— Exercise directions —
Please copy the records below word for word, from the first line down to and including the line with "family: Figitidae".

— Dataset records —
......

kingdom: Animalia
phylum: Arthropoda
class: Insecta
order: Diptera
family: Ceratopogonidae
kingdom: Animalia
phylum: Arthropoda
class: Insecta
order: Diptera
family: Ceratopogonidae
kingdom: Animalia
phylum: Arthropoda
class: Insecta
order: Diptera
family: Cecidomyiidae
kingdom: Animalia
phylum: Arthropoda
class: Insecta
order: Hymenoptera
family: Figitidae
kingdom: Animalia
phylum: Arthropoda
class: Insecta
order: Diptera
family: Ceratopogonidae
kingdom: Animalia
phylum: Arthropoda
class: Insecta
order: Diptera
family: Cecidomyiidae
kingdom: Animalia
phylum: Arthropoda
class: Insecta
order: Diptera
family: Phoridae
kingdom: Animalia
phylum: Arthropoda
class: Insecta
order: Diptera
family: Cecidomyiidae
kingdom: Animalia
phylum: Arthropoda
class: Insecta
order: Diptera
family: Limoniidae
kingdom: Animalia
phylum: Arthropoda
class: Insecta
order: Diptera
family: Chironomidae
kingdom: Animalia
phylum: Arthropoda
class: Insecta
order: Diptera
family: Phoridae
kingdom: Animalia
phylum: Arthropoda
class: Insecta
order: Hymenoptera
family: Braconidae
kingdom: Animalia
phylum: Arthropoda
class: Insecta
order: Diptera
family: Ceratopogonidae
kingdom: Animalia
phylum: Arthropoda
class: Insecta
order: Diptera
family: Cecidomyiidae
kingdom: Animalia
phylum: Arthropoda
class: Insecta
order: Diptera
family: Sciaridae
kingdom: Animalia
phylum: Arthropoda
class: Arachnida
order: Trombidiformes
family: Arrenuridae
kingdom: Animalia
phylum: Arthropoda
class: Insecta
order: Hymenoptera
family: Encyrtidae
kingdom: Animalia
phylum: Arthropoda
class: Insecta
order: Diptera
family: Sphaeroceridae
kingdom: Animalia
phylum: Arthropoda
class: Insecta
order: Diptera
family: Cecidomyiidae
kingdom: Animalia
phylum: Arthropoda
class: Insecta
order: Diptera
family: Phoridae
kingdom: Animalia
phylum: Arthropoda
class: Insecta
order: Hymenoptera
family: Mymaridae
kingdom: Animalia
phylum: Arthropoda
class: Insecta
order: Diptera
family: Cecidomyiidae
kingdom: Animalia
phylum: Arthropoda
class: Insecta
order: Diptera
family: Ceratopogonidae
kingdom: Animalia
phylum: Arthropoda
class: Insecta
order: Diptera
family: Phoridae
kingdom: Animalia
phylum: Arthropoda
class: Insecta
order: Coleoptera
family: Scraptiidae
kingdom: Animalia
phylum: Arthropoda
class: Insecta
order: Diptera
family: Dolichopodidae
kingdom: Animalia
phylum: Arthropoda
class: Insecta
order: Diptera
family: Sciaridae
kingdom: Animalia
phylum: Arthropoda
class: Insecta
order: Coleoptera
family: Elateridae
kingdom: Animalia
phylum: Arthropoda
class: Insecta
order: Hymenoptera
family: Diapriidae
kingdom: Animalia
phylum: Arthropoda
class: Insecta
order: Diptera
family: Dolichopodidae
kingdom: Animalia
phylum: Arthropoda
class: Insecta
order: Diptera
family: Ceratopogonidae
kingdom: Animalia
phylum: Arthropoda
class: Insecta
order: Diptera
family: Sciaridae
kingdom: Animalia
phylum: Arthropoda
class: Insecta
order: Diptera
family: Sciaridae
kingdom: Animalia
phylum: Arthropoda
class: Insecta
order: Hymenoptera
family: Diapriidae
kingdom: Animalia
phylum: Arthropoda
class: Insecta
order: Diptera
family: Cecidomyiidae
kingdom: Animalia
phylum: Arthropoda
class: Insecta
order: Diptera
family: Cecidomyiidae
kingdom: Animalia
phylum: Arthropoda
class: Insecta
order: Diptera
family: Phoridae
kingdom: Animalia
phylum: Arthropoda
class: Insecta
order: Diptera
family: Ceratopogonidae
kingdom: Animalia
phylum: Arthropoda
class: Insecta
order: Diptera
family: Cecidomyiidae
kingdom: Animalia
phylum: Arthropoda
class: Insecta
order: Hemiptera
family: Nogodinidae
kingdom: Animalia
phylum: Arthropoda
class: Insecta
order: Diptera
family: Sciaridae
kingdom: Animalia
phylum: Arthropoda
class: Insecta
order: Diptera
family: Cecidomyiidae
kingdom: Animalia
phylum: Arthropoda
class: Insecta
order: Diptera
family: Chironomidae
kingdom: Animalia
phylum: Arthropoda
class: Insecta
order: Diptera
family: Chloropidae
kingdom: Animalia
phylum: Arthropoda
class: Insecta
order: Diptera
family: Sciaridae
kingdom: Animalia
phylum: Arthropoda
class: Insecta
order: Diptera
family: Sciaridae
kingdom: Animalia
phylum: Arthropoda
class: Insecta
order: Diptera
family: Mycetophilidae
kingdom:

......

— Output —
kingdom: Animalia
phylum: Arthropoda
class: Insecta
order: Diptera
family: Ceratopogonidae
kingdom: Animalia
phylum: Arthropoda
class: Insecta
order: Diptera
family: Ceratopogonidae
kingdom: Animalia
phylum: Arthropoda
class: Insecta
order: Diptera
family: Cecidomyiidae
kingdom: Animalia
phylum: Arthropoda
class: Insecta
order: Hymenoptera
family: Figitidae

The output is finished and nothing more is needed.